### Exercise inputs
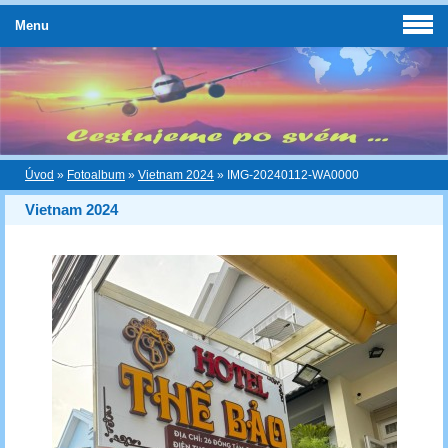
Menu
Úvod
»
Fotoalbum
»
Vietnam 2024
»
IMG-20240112-WA0000
Vietnam 2024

### Problem requirements
From the first line to the last, return the records exactly and leave the pictures behind.

### Exercise response
Menu
Úvod
»
Fotoalbum
»
Vietnam 2024
»
IMG-20240112-WA0000
Vietnam 2024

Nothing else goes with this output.